Tricks to make meal prep easier
Remember, your meal prep session is about making life easier.
And just like how you would look for ways to stay motivated for your workouts, you can do the same for meal prep with these simple tips:
- Keep breakfast simple: Mornings can be incredibly hectic, so you’d do best to keep breakfast simple. If possible, consider having the same breakfast every day. Just chop up some fruit (e.g. bananas, strawberries, and kiwi), so it can be thrown into the blender for smoothies, or pair it with some Greek yogurt for a change.
- Keep a backlog of recipes: You don’t want to spend hours scrolling through Pinterest and Google search results whenever it comes to prep-day. An easy solution would be for you to set aside a few minutes every other morning to browse while you’re on the move or eating lunch.
- Invest in kitchen gadgets: Let’s face it. Some tools will do (and cut) things faster than we ever will. Look into time-saving gadgets like food processors, slow cookers, and mandoline slicers. Appliances like these help you save time on two fronts: the time it takes to perform the steps and the time to remake the food if you screw up.
- Choose easy cooking methods: Sure, you may love the beautiful sear on your chicken, but cooking on the grill or stove requires more attention. Go for recipes that allow you to use an oven or slow cooker. This way, all you need to do is throw food in for a designated amount of time and simply monitor its progress.
- Buy budget-friendly staples: Worried that you’re busting your weekly budget? You don’t have to opt for the premium versions of ingredients! Opt for a cheaper cut of beef instead of the sirloin, for example. Going for frozen options can also help you save money – they tend to be less expensive than fresh produce.

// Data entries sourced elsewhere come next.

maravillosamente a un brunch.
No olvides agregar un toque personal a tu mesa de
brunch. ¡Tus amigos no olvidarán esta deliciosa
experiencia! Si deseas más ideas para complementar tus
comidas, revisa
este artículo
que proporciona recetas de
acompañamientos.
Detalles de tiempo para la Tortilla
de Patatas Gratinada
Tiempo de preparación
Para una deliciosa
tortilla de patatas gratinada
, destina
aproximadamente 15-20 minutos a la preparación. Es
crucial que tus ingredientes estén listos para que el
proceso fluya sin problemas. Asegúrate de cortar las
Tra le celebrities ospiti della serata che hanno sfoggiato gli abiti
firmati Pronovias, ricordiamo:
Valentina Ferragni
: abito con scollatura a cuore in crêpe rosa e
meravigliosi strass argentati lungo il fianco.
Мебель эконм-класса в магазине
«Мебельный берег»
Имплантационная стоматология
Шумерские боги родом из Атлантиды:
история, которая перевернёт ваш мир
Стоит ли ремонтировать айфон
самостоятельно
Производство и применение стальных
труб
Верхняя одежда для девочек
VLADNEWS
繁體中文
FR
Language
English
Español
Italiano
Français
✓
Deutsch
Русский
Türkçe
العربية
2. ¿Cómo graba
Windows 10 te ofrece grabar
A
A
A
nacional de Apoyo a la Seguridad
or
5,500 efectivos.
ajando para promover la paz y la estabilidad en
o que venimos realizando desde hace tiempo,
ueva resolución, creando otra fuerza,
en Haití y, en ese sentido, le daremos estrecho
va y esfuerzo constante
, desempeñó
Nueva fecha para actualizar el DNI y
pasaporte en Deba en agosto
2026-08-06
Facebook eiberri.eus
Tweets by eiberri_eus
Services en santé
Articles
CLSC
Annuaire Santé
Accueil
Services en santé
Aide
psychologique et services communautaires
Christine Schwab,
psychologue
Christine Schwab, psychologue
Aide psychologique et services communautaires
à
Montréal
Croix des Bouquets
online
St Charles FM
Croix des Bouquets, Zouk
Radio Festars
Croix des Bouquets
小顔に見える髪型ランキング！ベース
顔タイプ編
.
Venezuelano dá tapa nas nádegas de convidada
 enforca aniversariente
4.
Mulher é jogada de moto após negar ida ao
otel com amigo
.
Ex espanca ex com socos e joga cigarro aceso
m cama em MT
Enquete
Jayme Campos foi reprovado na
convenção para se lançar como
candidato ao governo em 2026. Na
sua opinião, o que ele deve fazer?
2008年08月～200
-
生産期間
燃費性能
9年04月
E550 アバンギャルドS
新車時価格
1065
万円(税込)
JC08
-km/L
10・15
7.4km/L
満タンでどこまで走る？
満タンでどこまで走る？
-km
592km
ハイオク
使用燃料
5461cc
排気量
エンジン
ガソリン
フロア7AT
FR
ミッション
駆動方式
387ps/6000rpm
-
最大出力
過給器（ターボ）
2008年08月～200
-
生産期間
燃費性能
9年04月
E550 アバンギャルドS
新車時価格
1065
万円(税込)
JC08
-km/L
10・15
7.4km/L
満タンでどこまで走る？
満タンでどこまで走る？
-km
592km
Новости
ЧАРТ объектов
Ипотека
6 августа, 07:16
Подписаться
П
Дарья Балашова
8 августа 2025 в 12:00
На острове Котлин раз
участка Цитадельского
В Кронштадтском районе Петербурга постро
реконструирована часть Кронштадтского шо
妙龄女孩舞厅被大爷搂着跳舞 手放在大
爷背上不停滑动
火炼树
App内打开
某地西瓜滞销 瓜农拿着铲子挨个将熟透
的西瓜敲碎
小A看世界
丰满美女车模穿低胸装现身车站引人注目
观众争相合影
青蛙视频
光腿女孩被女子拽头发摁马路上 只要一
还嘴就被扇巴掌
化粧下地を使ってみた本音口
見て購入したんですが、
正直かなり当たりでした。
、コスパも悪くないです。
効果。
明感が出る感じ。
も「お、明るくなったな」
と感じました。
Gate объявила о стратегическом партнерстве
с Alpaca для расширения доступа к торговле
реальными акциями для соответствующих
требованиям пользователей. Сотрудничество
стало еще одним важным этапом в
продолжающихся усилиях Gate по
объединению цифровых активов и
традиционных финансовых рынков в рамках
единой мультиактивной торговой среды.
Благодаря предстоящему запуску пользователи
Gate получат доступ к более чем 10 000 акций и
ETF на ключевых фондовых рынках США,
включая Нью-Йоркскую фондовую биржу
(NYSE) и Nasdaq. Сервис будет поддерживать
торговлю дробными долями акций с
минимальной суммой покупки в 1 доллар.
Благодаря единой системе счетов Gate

- Play with condiments: You don’t have to eat completely different meals every day. Just prepare a variety of sauces and spices. This way, if you prepped chicken, broccoli, and quinoa for the week, you can still make every night taste and feel different — teriyaki sauce on Monday, then Greek yogurt on Tuesday, for example.
Don’t worry if it’s all still a little overwhelming for you – especially if you’re just doing it for the first time.
With a little bit of practice, you will discover a style (and process) of meal prep that works best for you and your schedule.
It doesn’t matter if you prepare ingredients for just one meal, several quick dinners for the week, or cook a double batch of soup to heat up for the upcoming month. You’ll find that any amount of time spent meal prepping is bound to yield high returns!